On a recent visit to John Buscall’s blog I was lucky enough to listen to a conversation he had with Ryan Opus about his emergence into the wine industry in Europe. They touched on a series of topics and settled in on Ryan’s approach to using the internet to build his business. Ryan has an interesting approach and if you have a few minutes I highly recommend listening to the podcast. There is some great insight there for any form of business.
There was some discussion on the podcast about Ryan’s niche in the business world.
Is the wine industry niche?
Niche is a subject or attitude that has been of interest to me for some time. This interview between John and Ryan got me back on that particular bandwagon again.
In this context, niche can be defines as:
“Relating to or aimed at a small specialized group or market.”
By that definition only selling Rioja in Spain would be niche.
See what I mean?
So, the wine industry isn’t niche in itself, is it? If you feel it is what then defines an industry as a niche industry? When is a business within that industry categorized as a niche business? When it is focused in on a particular approach, product or service and never veers away from its core business regardless of the other opportunities that might exist.
It is a clear choice to narrow focus.
The guy selling Rioja in Spain can certainly also sell other varietals couldn’t he? Our fictional wine merchant chooses to stick with the one grape and hones his knowledge and expertise to a point where he becomes the leading authority on the particular type of wine in his particular locale.
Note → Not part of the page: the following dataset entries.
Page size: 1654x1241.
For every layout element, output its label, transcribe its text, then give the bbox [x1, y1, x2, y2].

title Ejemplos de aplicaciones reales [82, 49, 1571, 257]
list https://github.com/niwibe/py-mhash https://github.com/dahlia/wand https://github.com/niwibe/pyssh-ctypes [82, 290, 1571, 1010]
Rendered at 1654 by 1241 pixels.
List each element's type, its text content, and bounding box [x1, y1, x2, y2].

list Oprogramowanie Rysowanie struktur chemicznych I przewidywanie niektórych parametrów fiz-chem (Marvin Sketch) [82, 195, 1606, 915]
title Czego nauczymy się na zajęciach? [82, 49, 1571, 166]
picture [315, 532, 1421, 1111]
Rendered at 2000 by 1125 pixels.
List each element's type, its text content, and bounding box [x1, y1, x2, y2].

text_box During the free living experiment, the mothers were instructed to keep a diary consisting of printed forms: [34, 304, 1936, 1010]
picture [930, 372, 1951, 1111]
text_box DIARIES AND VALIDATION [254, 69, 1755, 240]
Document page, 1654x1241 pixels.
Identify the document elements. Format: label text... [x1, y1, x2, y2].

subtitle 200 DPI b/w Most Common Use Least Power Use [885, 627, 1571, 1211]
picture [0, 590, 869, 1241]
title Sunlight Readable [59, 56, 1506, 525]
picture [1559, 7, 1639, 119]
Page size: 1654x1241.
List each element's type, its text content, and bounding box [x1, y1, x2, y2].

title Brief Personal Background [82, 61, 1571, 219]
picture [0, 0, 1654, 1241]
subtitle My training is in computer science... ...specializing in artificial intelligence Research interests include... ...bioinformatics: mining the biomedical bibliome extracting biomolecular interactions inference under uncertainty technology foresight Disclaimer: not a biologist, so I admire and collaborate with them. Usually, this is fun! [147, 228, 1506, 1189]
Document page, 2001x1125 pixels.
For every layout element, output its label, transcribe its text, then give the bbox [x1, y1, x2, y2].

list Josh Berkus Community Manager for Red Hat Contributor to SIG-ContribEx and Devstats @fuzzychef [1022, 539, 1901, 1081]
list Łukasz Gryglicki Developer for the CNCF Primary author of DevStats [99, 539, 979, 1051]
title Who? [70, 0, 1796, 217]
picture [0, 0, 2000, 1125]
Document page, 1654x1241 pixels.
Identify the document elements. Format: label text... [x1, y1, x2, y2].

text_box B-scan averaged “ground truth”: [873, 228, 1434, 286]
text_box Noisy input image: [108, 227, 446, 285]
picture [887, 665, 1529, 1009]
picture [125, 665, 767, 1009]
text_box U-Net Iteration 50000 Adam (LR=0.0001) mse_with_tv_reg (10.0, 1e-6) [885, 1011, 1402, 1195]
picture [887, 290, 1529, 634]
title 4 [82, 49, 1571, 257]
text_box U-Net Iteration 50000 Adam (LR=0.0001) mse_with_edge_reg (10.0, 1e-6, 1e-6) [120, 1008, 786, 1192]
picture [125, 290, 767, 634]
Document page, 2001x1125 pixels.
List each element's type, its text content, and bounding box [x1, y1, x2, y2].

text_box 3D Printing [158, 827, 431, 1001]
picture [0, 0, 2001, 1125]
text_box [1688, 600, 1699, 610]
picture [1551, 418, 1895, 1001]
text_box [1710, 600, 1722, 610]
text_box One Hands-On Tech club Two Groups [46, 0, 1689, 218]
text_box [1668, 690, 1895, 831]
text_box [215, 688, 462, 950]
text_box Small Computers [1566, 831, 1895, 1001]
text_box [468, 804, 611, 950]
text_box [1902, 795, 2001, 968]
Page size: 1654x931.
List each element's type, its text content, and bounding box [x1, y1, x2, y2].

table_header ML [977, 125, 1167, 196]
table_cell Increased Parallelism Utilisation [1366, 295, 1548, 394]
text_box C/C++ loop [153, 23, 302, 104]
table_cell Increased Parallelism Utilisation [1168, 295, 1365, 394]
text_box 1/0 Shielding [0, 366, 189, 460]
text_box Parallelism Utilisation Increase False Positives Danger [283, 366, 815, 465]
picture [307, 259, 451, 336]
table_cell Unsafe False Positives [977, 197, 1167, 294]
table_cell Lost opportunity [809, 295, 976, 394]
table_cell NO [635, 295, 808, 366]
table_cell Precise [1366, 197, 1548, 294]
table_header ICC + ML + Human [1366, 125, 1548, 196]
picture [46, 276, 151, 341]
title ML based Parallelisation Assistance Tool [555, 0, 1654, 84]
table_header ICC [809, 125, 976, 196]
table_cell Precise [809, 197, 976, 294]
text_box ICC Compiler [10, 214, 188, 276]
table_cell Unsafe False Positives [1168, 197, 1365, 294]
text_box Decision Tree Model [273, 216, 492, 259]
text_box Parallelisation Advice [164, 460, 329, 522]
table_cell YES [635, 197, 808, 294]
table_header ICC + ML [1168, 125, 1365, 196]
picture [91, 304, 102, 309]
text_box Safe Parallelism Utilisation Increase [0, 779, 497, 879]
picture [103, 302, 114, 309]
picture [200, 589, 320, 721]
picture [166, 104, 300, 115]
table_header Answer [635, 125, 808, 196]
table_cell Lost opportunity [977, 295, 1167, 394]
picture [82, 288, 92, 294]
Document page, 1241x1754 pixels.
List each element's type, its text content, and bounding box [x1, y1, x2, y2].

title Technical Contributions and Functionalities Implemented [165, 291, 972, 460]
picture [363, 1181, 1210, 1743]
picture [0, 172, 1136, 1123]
Pretty damn niche in a big, big industry.
Do the following represent niche attitudes toward business?
- Pinpoint brand presence.
- Cutting edge.
- Stronger focus on design, product or service.
So, what about niche in the Architecture & Design industry?
The general sense I get is that in the world of business the Architecture & Design industry still seems like a niche unto itself. When the words small, specialized and market are applied to it then the sense of niche disappears quickly, however, the industry alone, when considering the GDP of a country, is miniscule. Then again, in that context, that applies to pretty much any professional services business.
There, I have just labelled the economic impact of Architecture & Design on the Canadian GDP as the factor by which we define whether it is a niche in the business world.
The services across the industry are broad, the saturation of the markets (where I have worked) are bloated and the size of some of the firms that practice Architecture & Design lead me away from the notion that my industry should be considered a niche yet when someone asks me what I do the general reaction is usually one of curiosity. The general public, it seems, does not have a good understanding of the Architecture & Design industry on the whole. It makes me feel like I am part of a rare species.
That just seems to support the notion that Architecture & Design is truly a niche industry.
Hey Architects! Don’t shoot me for picking just these three. I know there are other giants of this industry that may suit this point as well if not better.
As a member of a mainstream service provider in the industry the question that interests me is can the generalist large scale national or international firms devote segments of their business to niche pursuits and compete in the market with the true niche players?
Gensler, for example, offers off-shoot services such as Brand Strategy and User Research divisions that compete directly with the Thinkspace type of companies of the industry.
Albeit not Architects or Designers there are several global commercial furniture manufacturers who have created consultancies to address specific end user needs that do not involve the sale or procurement of office furniture which compete with Gensler’s User Research division. Would you consider that a niche within the realm of a major industry player too?
In the context of scale niche is not such an easy thing to define then, right?
The big boys can offer niche services on a broad global scale and the true niche firms like local Toronto favourites Berdifelik, Munge Leung or Giannone Petricone can play in the local waters offering similar services and there isn’t a real difference between both as niche when considering sectors or market.
Both have built success in their niche, both are known for their specialities and both market their niche well and are recognized authorities in their chosen field of work. It simply seems to me that niche remains scalable regardless of the industry and does not necessarily mean small any more considering the access we all have to global markets.
Specialised? Yes. Small, well, not necessarily so much anymore.
Are you part of a niche business or are you a niche unto yourself?
- Branding guy?
- Public Relations professional?
- Marketing chicka?
- Business Coach?
- Financial Advisor?
You may be small. You may be part of a big, big industry but you still have a niche. You might work for one of the giants and have a specialty within the generalist fold of the business.
Over to you: What is your niche and how does it fit into your industry?